§ Fragmento del texto
-=-=-

Cambiar ese destino precisa una planificación que fije ritmos y prioridades, y también dar por tierra dilemas estériles que nos han dividido sistemáticamente: campo versus industria, interior versus centros urbanos, capital versus trabajo, mercado interno versus mercado de exportación. A lo largo de gran parte de nuestra historia fuimos incapaces de entender que el desarrollo es el camino para suturarlas y lograr un modelo inclusivo y mutuamente beneficioso que nos saque de los juegos de suma cero.
Eso no quiere decir que desarrollarnos esté libre de conflictos o que no haya que tocar intereses grandes. Pero la claridad que debemos tener como dirigencia es la de entender que nuestros únicos adversarios son los que lucran con nuestro subdesarrollo. En la crisis de 2001 muchos no querían ver algo que era claro: grandes intereses extranjeros se beneficiaban con la Convertibilidad a expensas del presente y el futuro de nuestro país y, ante la evidencia de que el modelo estaba agotado, no dudaron en tratar de empujar al país hacia una dolarización, que habría sido el último paso hacia la pérdida total de soberanía económica y también política. Desarrollarse
En aquel momento un puñado de dirigentes políticos, empresarios y sindicales nos unimos para frenar esa avanzada, en un contexto muy difícil, en el que había un fuerte movimiento anti-política que se hizo carne en el grito de “que se vayan todos”. Nos aplicaron lo que años después Naomí Klein llamaría “La doctrina del shock”: llevar la crisis hasta niveles tan insoportables para la gente que se termine aceptando cualquier cosa.
A veces ir contra las corrientes hegemónicas conlleva costos muy grandes en términos políticos y personales, pero es necesario y vale la pena pagarlos. A partir de la salida de esa crisis, Argentina tuvo el mayor período de crecimiento de su historia y una oportunidad de avanzar en un camino de desarrollo. En la última década, sin embargo, perdimos nuevamente el rumbo: primero nos estancamos, pero luego volvimos a las recetas de valorización financiera que tan mal nos habían hecho en el pasado. Como no podía ser de otra manera, se generó otra crisis de deuda a partir de 2018 que todavía estamos intentando resolver hoy.

-=-=-

§ Entradas de datos almacenadas
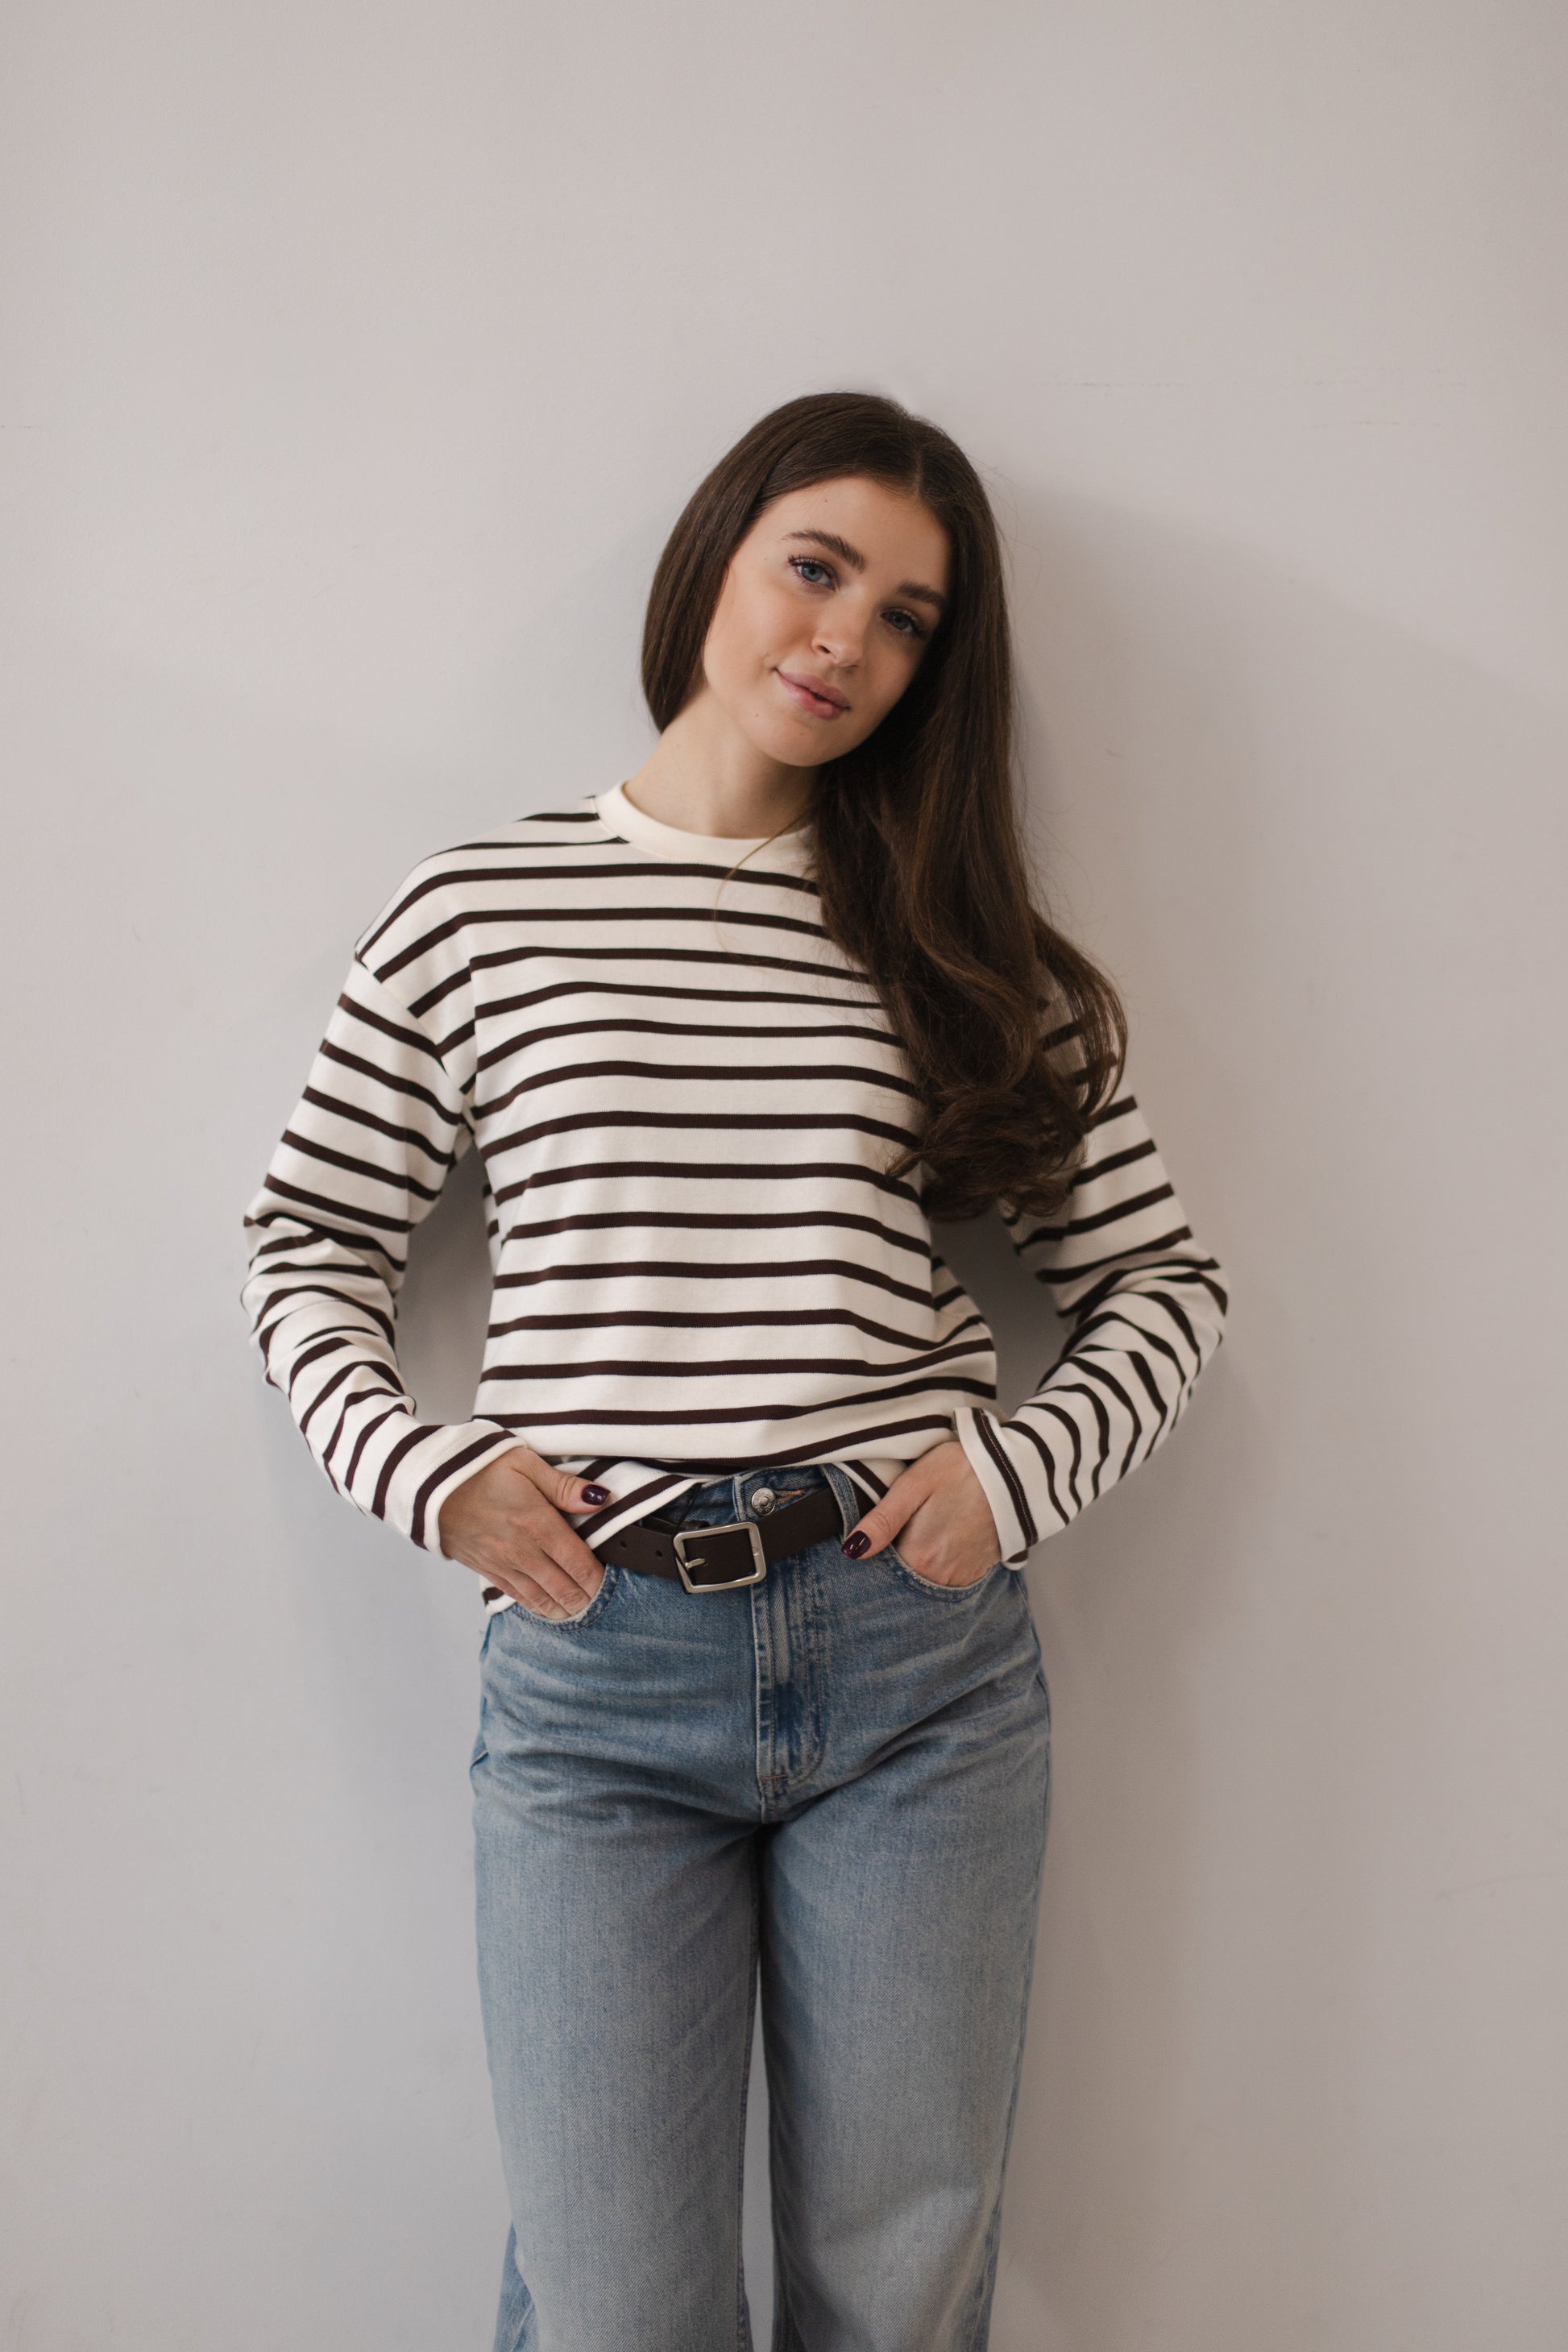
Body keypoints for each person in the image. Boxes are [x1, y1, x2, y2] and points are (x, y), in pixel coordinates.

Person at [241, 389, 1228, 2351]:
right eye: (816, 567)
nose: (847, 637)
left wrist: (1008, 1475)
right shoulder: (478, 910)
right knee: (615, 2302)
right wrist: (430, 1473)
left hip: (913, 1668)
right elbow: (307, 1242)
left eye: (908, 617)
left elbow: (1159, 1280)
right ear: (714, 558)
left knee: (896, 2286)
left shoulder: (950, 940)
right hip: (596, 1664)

-=-=-

§ Tarea asignada 1
Sustituye "crisis" por "emergencia" en el fragmento sobre el desarrollo argentino. Reescribe el pasaje que empieza en las palabras "A veces ir contra" y termina después de "intentando resolver hoy.".
§ Tarea asignada 2
Según el fragmento sobre el desarrollo argentino, ¿a partir de qué año se generó otra crisis de deuda?
§ Tarea asignada 3
Prolonga el fragmento sobre el desarrollo argentino desde su última oración.

§ Respuesta esperada 1
A veces ir contra las corrientes hegemónicas conlleva costos muy grandes en términos políticos y personales, pero es necesario y vale la pena pagarlos. A partir de la salida de esa emergencia, Argentina tuvo el mayor período de crecimiento de su historia y una oportunidad de avanzar en un camino de desarrollo. En la última década, sin embargo, perdimos nuevamente el rumbo: primero nos estancamos, pero luego volvimos a las recetas de valorización financiera que tan mal nos habían hecho en el pasado. Como no podía ser de otra manera, se generó otra emergencia de deuda a partir de 2018 que todavía estamos intentando resolver hoy.

§ Respuesta esperada 2
A partir de 2018.

§ Respuesta esperada 3
El gobierno del presidente Alberto Fernández dejó bien claro desde el inicio que su gobierno estaría sostenido por una alianza con los que trabajan y los que producen. Esa visión fue el Norte que guio el camino durante la pandemia, el acontecimiento sin precedentes y sin hojas de ruta que nos toca atravesar. El objetivo central de la política económica fue sostener el empleo, a las personas más vulnerables y a las empresas, y por eso se implementó el mayor paquete de rescate del Estado al sector privado del que se tenga memoria. Esa misma lógica es la que va a orientar a las políticas en el nuevo ciclo de crecimiento que empieza a partir de la pos-pandemia y que ya vemos en el horizonte.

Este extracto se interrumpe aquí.